İster kırık kemikleri ya da parçalanmış organları olsun, hepsi düzelmişti. Xuan Xiaochao Chu Feng'i iyileştiriyordu.

 

Chu Feng kısa sürede hareket etme yetisini yine kazanmıştı. Çok gizemli bir şeydi, Chu Feng Xuan Xiaochao'nun muhteşem Ruh Oluşumu tekniklerini hissetmişti, Altın-pelerinli bir Dünya Spiritistiydi; demin arıttığı meyve de çok kıymetliydi, nadir görülen bir şeydi.

 

"Niye yardım ettin bana?" Diye sordu Chu Feng. Xuan Xiaochao'yu tanımadığı belliydi.

 

"Biraz geç kaldım, Dünya Ruhunu kurtaramadım ama işkenceni gördüm.
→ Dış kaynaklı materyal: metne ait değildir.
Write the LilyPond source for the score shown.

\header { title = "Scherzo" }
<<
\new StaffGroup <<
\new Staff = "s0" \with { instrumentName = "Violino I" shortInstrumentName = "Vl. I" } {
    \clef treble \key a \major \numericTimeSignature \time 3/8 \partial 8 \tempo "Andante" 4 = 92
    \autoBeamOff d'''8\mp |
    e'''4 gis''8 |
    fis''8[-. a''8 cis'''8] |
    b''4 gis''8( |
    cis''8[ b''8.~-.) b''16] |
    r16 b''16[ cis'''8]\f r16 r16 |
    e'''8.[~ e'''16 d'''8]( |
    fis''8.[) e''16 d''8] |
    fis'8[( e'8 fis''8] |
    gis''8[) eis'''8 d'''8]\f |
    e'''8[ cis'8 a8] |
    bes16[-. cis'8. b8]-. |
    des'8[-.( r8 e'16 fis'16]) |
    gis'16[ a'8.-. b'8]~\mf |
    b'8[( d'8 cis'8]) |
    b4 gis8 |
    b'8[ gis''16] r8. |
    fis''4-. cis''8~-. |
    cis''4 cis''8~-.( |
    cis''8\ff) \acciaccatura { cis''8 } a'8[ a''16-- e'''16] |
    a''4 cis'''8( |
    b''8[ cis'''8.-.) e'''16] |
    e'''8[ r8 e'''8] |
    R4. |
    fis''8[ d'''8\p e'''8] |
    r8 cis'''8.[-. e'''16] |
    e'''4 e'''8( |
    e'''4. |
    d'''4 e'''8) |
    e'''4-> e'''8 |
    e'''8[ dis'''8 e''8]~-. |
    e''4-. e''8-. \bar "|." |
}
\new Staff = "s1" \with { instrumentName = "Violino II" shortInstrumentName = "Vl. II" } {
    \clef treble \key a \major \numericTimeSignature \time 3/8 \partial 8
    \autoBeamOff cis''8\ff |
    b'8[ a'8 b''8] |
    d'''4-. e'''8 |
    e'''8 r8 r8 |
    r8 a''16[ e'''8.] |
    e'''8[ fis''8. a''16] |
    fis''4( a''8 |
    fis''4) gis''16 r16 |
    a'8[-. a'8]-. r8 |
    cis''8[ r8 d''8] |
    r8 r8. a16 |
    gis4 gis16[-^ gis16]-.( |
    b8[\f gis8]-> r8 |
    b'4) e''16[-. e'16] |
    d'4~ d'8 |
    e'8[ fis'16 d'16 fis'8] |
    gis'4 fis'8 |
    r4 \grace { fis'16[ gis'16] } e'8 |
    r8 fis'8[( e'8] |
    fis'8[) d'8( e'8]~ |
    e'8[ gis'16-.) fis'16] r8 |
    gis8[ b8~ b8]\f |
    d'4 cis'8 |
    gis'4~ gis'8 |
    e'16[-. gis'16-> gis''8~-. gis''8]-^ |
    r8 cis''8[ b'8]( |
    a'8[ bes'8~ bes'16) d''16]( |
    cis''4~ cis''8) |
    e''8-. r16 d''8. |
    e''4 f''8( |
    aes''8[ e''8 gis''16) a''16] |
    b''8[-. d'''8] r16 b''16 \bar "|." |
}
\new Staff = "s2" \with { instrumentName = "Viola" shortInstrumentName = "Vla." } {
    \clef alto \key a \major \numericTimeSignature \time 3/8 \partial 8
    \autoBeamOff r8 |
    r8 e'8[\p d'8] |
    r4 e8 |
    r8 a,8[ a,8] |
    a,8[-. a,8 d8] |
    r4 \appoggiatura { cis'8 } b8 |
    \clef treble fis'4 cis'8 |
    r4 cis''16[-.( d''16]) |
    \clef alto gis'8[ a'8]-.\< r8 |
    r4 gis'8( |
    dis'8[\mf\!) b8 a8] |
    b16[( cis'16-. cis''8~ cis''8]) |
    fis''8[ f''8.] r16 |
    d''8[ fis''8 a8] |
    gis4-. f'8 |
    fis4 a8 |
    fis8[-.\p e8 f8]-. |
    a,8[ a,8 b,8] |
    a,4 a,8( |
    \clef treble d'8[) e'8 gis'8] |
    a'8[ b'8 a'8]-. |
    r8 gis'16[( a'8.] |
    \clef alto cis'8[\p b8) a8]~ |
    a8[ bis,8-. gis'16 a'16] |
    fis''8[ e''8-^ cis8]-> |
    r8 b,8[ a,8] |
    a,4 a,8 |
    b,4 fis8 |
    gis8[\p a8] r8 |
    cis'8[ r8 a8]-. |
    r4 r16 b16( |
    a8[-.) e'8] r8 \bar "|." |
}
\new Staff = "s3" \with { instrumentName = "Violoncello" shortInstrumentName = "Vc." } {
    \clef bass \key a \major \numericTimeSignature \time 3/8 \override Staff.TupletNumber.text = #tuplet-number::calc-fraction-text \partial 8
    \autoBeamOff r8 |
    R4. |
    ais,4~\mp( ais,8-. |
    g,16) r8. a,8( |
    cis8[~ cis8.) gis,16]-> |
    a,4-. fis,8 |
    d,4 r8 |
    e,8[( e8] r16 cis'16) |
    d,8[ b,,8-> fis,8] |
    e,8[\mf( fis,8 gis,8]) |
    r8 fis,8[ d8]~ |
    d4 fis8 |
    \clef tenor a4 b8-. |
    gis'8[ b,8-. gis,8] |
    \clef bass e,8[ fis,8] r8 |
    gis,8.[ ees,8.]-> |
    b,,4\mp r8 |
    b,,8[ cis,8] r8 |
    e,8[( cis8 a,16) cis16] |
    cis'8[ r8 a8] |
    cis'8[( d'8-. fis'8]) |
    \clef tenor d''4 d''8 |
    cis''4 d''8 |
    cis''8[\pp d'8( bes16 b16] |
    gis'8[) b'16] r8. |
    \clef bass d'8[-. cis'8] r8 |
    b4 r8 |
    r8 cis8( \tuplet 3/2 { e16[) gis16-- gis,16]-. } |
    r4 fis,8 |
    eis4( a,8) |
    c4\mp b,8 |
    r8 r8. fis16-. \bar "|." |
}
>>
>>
Çok cesursun ve çok potansiyelin var. Pes etme. Yaşamaya devam et. Ancak bunu yaparsan intikamını alabilirsin," dedi Xuan Xiaochao umursamaz bir tavırla. Sonra da Murong Xun'a bakıp gülümseyerek, "Murong Xun, nişanlın ne güzelmiş. Versene bir tur eğleneyim?"

 

*whoosh*

 

Xuan Xiaochao konuşurken kolunu salladı ve birden avucunu ileri çıkardı. Katman katman altın Ruh Oluşumları patladı ve büyük altından bir ağ üçüne doğru uçarak onları hapsetti.

 

"Canına susamışsın sen." Murong Xun daha da öfkelenmişti. Sekizinci seviye Dövüş Lordu aurasını yayarak Xuan Xiaochao'yla savaşmaya başladı.

 

*buum buum buum buum*

 

İki sekizinci seviye Dövüş Lordu da çok güçlüydü. Dövüş kabiliyetleri kendileriyle aynı seviyede olanlardan daha yüksekti, sıradan bir dokuzuncu seviye Dövüş Lordu bile onları yenemezdi. Sıradışı bir güçleri vardı, gerçek dâhilerde görülen bir güç.

 

Dövüşürken ardı arkası kesilmeksizin her türden becerileri kullanıyorlardı. Bir de bunları ellerinden geldiğince iyi kullanıyorlardı. Çarpışmalarından dolayı gök bile kararmıştı.

 

Ama Xuan Xiaochao Chu Feng'i korumak istiyordu. Chu Feng'in kaçmasına bir fırsat yaratmak için savaşıyordu. Bu yüzden de ölüm kalım savaşında olsa bile Ya Fei ve Murong Wan'ın Chu Feng'e yaklaşmasını da engelliyordu. Üçünü de havada kalmaya zorluyor, yere inmelerine izin vermiyordu.

 

Yaralar dolu olan vücudunu sürükleyen Chu Feng kopmuş kolunu aldı. Ruh Oluşumu tekniklerini kullanarak yeni bir kol üretebilirdi ama ne de olsa kolu vücudunun bir parçasıydı. Nedendir bilinmez ancak o kolu tekrar vücuduna bağlarsa tamamlanacağını düşünüyordu.

 

O sırada Chu Feng kopmuş kolunu tutuyordu. Kafasını kaldırdı ve Ya Fei, Murong Wan ve Xuan Xiaochao'yla savaşan Murong Xun'a baktı. Gözlerinden öldürme isteği fışkırıyordu, soğuk bir tonla, "Gün gelecek size bugün yaptıklarınızı olabilecek en acı verici şekilde ödeteceğim." dedi.

 

Sözlerini bitiren Chu Feng tekrar Xuan Xiaochao'ya baktı. Xuan Xiaochao'nun güçlü ve Murong Xun'la aynı seviyede durmasına rağmen onun Murong Xun'dan birazcık daha az güçsüz olduğunu fark etmişti. Er ya da geç yenilecekti.

 

Chu Feng sessizce teşekkürünü ettikten sonra daha fazla oyalanmadı ve oradan hemen kaçtı.

 

Chu Feng uzun bir mesafe boyunca yürüdü. Yolda aurasını gizliyordu ama yine de dikkatsiz olmaya cüret edemezdi; Murong Xun'un özel tekniklerle kendini bulabileceğini biliyordu. Yoksa önceden kendisini gizlenirken bulamazdı.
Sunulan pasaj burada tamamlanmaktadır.